O pensador, escultura de Rodin - Museu Rodin - Paris

Decidiu anotar toda aquela imprevisão em seu caderninho de bolso. Ao abri-lo, também a esmo, encontrou uma nota de 50. O acaso era mesmo emocionante. Resolveu, então, dar mais uma chance ao inesperado e continuar ali, para ver no que ia dar.

Até que os cinquenta minutos de pensamentos forçados foram bruscamente interrompidos por outra informação: “senhores passageiros, infelizmente, o problema é um pouco mais sério e teremos de trocar de aeronave”.

O passageiro foi tomado pela quietude de seu levantar de sobrancelhas. Fique quieto, a perplexidade sussurrava. Pouco durou. O barulho surdo que nada dizia vagarosamente foi voltando, até ficar mais forte, e, dessa vez, não era mais a menina chata da mãe com o travesseiro.

O que mais o impressionara nem fora o transtorno de trocar de aeronave, mas aquela revelação: “o problema é um pouco mais sério”.

Sempre é.

7 comentários:

Ricardo Ferreira disse...

!!!
Acho que três pontos de exclamação expressam bem meu encanto pelo texto.

Vinícius Rennó disse...

Realmente. Sempre é assim com aviões, aeroportos e agências aérias.

Pena que não vieste pra Viçosa para o EMEL. Foi um evento e tanto! Se quiser, conto-te os detalhes por email.

Beijo! =*

Dom Ramon da Bolandeira disse...

Com o meu pensamento sempre voltando para o lado caótico e pessimista da vida, torci muito para que o voo acabasse com uma explosão ou algo do tipo. Não por ser sádico ou cineasta americano, mas pra gente não reclamar da imprevisibilidade de Chronos ou da astúcia de Hades.

Infelizmente (ou felizmente) nunca tive contato com aeroportos para que eu comungasse das mesmas angústias de nosso amigo aí do post.

Até a próxima =)

Cléu Sampaio disse...

Eu fiquei preocupada com você, sumida do blog e de e-mail. Ia agorinha te escrever, daí passei aqui antes e vi que tinha texto; que bom :-)

GNews disse...

Olá, Kandy! Sauadades de você, das suas palavras e ensimanentos.
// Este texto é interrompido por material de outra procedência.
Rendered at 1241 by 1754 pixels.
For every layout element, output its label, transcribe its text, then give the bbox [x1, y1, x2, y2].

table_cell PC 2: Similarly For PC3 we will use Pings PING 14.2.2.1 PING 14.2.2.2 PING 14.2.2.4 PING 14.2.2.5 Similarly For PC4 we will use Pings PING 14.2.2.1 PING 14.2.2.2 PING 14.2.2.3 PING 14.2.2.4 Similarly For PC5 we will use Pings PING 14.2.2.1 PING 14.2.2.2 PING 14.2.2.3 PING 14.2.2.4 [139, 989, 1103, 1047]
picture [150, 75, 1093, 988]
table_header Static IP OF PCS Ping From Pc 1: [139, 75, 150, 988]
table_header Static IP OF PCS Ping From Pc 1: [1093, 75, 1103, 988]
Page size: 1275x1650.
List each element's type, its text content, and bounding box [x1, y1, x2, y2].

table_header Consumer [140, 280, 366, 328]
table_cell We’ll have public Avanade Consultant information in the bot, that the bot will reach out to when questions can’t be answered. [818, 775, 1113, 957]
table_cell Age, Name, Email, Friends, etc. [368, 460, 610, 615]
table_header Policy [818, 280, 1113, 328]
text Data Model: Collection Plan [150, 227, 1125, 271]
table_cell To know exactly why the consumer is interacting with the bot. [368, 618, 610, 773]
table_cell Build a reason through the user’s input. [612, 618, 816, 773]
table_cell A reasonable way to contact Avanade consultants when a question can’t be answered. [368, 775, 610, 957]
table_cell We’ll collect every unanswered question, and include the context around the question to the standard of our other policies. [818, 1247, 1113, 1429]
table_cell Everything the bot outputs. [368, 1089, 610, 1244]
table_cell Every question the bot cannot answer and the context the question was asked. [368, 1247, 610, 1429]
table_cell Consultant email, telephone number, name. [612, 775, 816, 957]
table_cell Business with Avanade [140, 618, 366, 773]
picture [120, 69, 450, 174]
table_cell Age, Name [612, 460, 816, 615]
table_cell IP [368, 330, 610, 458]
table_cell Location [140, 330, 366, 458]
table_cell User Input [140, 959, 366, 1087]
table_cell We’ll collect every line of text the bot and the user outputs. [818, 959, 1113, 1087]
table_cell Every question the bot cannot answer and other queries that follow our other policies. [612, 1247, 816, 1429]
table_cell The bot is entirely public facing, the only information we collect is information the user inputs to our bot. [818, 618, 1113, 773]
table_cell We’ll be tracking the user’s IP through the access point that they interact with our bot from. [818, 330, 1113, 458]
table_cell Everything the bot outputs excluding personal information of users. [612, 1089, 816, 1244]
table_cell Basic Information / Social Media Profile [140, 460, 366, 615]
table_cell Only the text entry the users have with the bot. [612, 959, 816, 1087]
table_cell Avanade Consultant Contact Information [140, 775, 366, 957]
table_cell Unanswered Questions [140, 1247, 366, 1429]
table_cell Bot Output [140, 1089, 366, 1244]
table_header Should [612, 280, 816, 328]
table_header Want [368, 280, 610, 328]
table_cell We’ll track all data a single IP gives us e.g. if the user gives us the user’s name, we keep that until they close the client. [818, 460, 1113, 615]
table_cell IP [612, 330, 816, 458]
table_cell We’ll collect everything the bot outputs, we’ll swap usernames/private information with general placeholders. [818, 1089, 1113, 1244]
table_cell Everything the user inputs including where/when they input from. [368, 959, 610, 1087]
Sabe que é uma curiosidade. Não sei como me sentirei na primeira viagem com estes grandões, vai saber! Coitado, aturar qualquer Aline não é para qualquer um. Adorei o texto! Beijos!
Tenha muitas alegrias.
T+

Gabrielle Andrade

rafael fermiano disse...

medo!!

[]'s

Gisa disse...

Olá Kandy, estou passando para avisar que acabo de postar a matéria 'sobre blogue de cultura'.
Espero que goste do resultado. E mais uma vez, muito obrigada.